Als wäre das nicht genug, kann ein großer Waldbrand noch in einer weiteren Art und Weise das Wetter lokal beeinflussen. Durch die Verbrennung der Hölzer und Gräser entsteht über dem Feuer ein starker Aufwind, da warme Luft leichter ist als die kühlere Umgebungsluft. Die extrem erhitzte Luft kann somit bis in die obere Troposphäre aufsteigen, sich auf dem Weg nach oben abkühlen und kondensieren. Es kommt zur Bildung von Wasser- und Wolkentröpfchen. Bei besonders intensiven Bränden entwickeln sich hochreichende Quellwolken, die Niederschlag bilden und manchmal auch blitzen - ein Gewitter ist geboren.
Solche Gewitter weisen häufig die Merkmale eines "trockenen Gewitters" auf. Der in der Wolke gebildete Niederschlag verdunstet dabei auf dem Weg zum Boden zum größten Teil, nachdem dieser die extrem trockene und heiße Luftmasse unterhalb der Wolke passieren musste. Die Gewitter sind meist nicht sehr intensiv und langlebig, doch können ihre Blitze und ein böiger Wind neue unkontrollierte Brände auslösen. Diese Gewitterwolken werden in der Meteorologie "Pyrocumulus" genannt.

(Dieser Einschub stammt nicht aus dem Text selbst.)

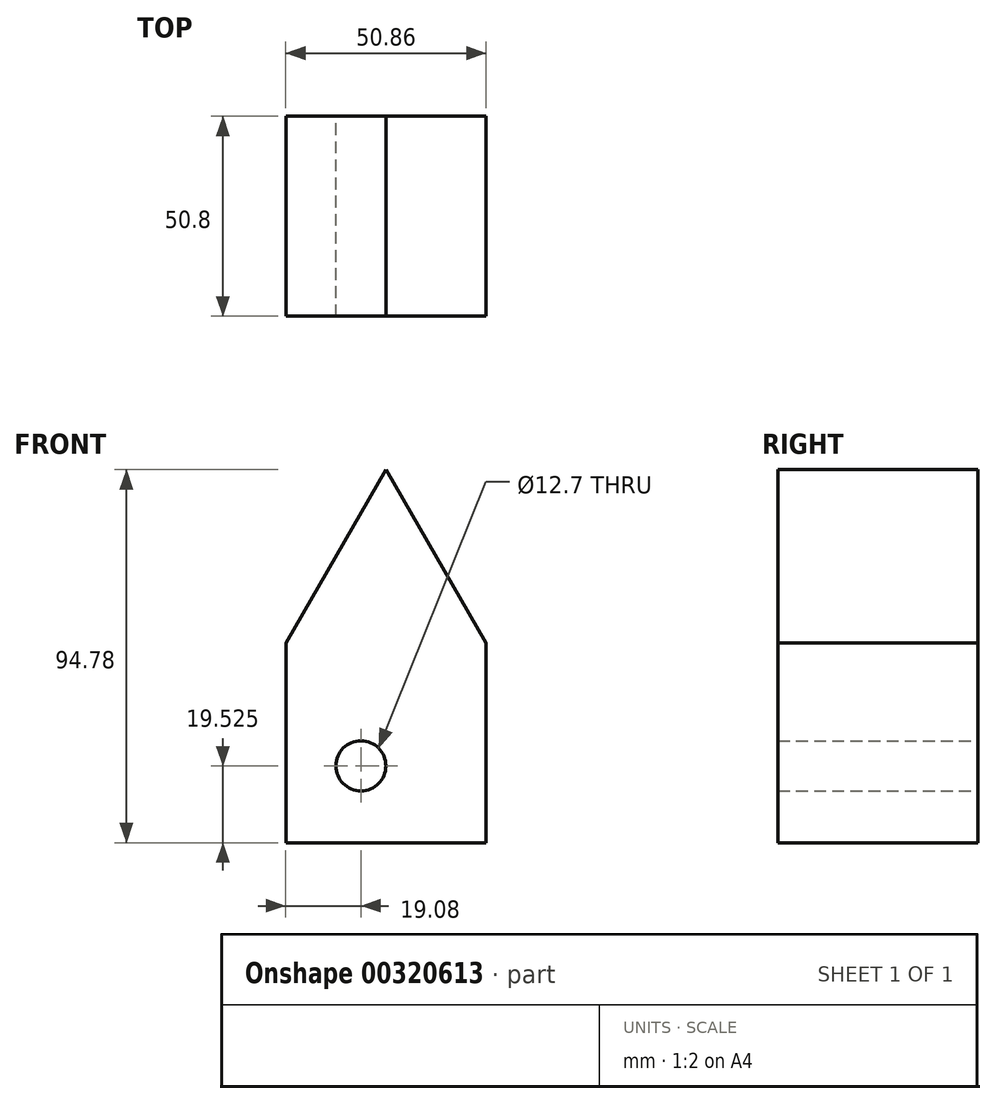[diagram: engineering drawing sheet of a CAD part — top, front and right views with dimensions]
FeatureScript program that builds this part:
annotation { "Feature Type Name" : "Feature", "Feature Type Description" : "" }
export const myFeature = defineFeature(function(context is Context, id is Id, definition is map)
    precondition{}
    {
        {
            var Q0;
            Q0=qCreatedBy(makeId("Front.planeOp"),FACE);
            var sketch = newSketch(context, id + "F0", { "sketchPlane" : qUnion([Q0])});
            skLineSegment(sketch, "E0.right", {"start": v(-25.43, -25.4) * mm, "end": v(-25.4, 25.38) * mm});
            skPoint(sketch, "E0.middle", {"position": v(0, 0) * mm});
            skLineSegment(sketch, "E1.left", {"start": v(-25.43, -25.4) * mm, "end": v(-25.4, -5.87) * mm});
            skLineSegment(sketch, "E2", {"start": v(0, 69.38) * mm, "end": v(25.43, 25.4) * mm});
            skCircle(sketch, "E3", {"center": v(-6.35, -5.87) * mm, "radius": 6.35 * mm});
            skLineSegment(sketch, "E4", {"start": v(-25.4, 25.38) * mm, "end": v(0, 69.38) * mm});
            skLineSegment(sketch, "E5", {"start": v(-25.43, -25.4) * mm, "end": v(25.37, -25.4) * mm});
            skLineSegment(sketch, "E6", {"start": v(25.37, -25.4) * mm, "end": v(25.43, 25.4) * mm});
            skSolve(sketch);
        }
        {
            var Q0;
            Q0 = qSketchRegion(id + "F0", true);
            extrude(context, id + "F1", {"entities" : qUnion([Q0]), "depth" : 50.8 * mm});
        }
    });
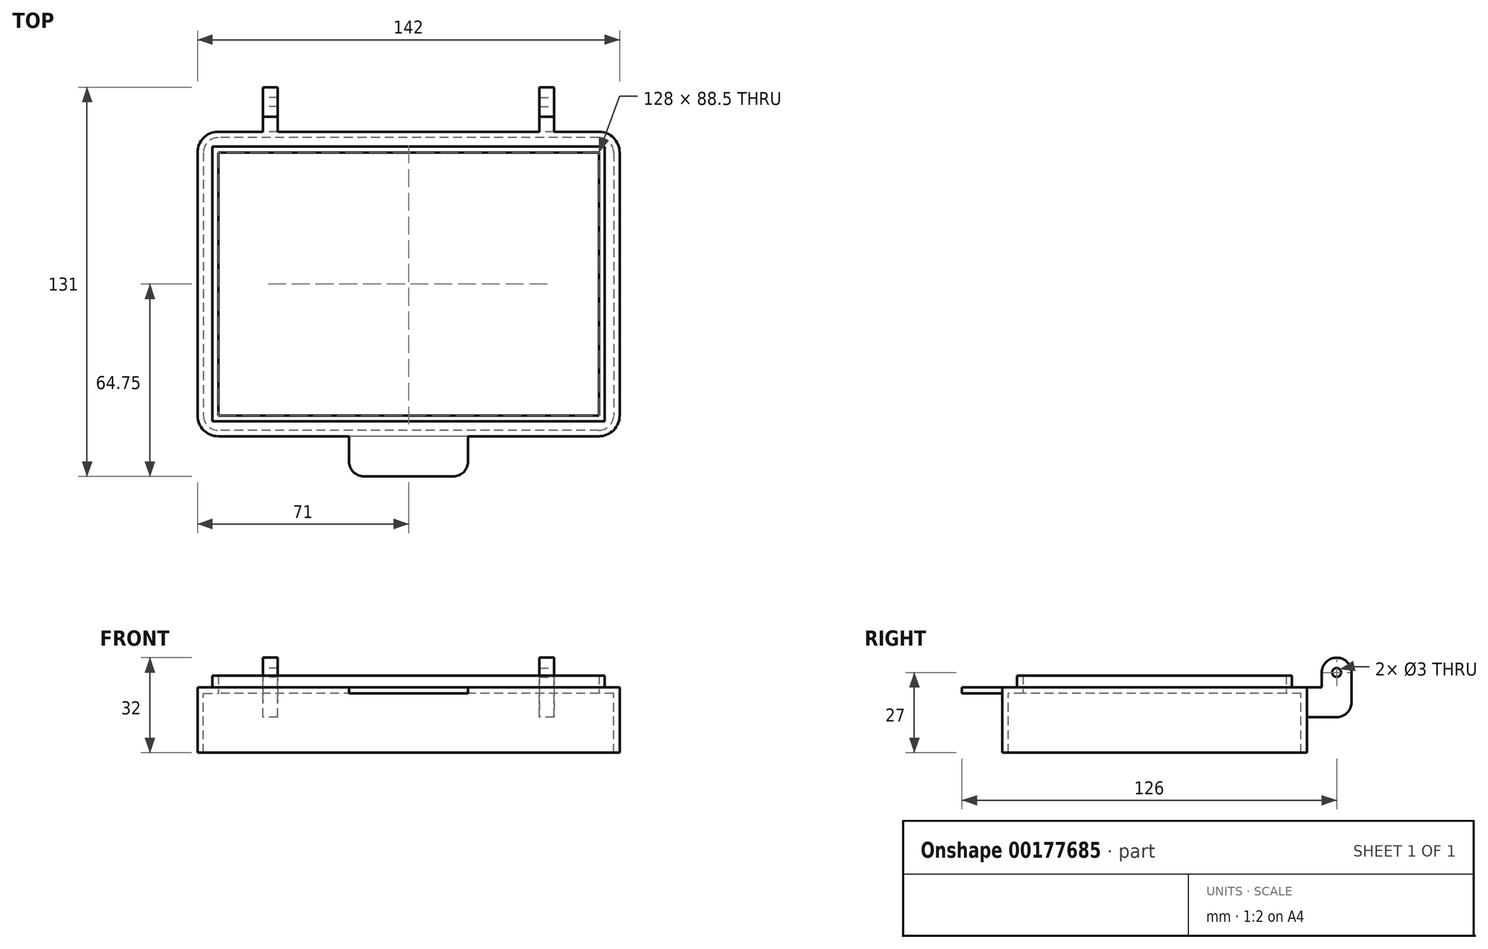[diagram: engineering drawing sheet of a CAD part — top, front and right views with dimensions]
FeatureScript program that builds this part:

Das sind nur zwei Punkte, die zeigen, wie schnell ein Waldbrand die lokalen Wetterbedingungen verändern kann und dadurch die Brandbekämpfung unberechenbar wird. Zwar können speziell geschulte Meteorologen äußerst wichtige Informationen für die Waldbrandbekämpfer liefern, doch müssen die Vorhersagen sehr häufig entsprechend der Entwicklung des Brandes aktualisiert werden und nicht selten fallen so kleinräumige und kurzfristige Entwicklungen im Umfeld eines Brandes weiterhin durch das Raster der Beobachter und Messstationen.